You can obtain important information regarding your energy usage and Energy Star rating from the audit report. With this information, you can identify and correct any energy usage issues to cut electricity costs. It’s advisable to always undertake an energy audit before implementing a renewable energy system.
Who Conducts an Energy Audit?
A registered energy advisor or energy auditor will conduct a home energy audit or business energy audit. In addition, energy auditors are responsible for completing energy efficiency assessments of commercial and non-commercial buildings.
What Is Done During an Energy Audit?
There are three parts to an energy audit: evaluation, testing, and efficiency recommendations.
Once the audit is complete, the auditor will provide you with a report outlining energy consumption, a final energy grading, and home improvement suggestions to cut energy costs on energy bills.
Part One: The Evaluation
A registered energy auditor will come to your home or business and conduct a walk-through of the inside and outside to determine your energy usage and problem areas.
While conducting their walk-through, they will analyze specific elements that contribute to your home’s or business’s overall energy efficiency.
The auditor will analyze the heating and cooling systems, or HVAC system, and your insulation levels, including the basement and exterior attic walls. In addition, they will measure and count how many doors and windows the building has and take external measurements.
Recommendations to Improve Energy Efficiency
Once your residential or commercial building has been evaluated and testing has been completed, the energy auditor will provide you with a thorough list of recommendations regarding energy efficiency improvements you can undertake. If implemented, most of the recommendations will help you save money on utility bills.
Are There Different Types of Energy Audits?
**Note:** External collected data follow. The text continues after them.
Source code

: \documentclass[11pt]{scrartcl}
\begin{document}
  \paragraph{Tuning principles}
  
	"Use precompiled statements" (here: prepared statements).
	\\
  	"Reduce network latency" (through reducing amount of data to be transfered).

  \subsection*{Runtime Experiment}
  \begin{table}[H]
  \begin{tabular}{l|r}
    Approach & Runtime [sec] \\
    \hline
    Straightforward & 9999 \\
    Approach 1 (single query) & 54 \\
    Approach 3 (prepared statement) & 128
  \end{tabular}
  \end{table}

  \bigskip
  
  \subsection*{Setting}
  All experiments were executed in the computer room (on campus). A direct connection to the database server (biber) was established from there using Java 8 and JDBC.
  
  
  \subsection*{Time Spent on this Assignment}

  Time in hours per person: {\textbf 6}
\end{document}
Two types of energy audits are available: a preliminary energy audit and a detailed energy audit. The type you choose will depend on your needs.
- Preliminary energy audit: This type of audit is simply a data-gathering exercise that offers a preliminary analysis. Often the auditor will conduct this type of audit via a walk-through investigation. A professional energy auditor will utilize readily available data and limited diagnostic instruments to complete a preliminary energy audit.
- Detailed energy audit: This type of audit is completed by a professional auditor who monitors, analyzes, and verifies energy use to establish problem areas and ways to implement energy efficiency improvements. They will present their findings and suggestions in a detailed technical report. Additionally, during a thorough energy audit, a professional energy auditor will use sophisticated instrumentation such as a flue gas analyzer, a scanner, and a flow meter.
Is an Energy Audit Worth Doing?
Yes, energy audits are worth doing. They assess how energy-efficient your home or building is so you know where to make changes. You can save from 5–30% on your energy bills by implementing your auditor’s suggestions. Plus, by making such changes, you can positively impact the environment and reduce your carbon emissions.
An Energy Audit Is an Energy-Saving Endeavor
The reason for doing an energy audit is to identify energy efficiency problems and energy-saving opportunities in a home or business. Essentially, with a detailed energy audit report, you can see what is using more electricity than it should. This will help you determine where you can make improvements that will not only help you save money on electricity costs but will also help you better fight climate change.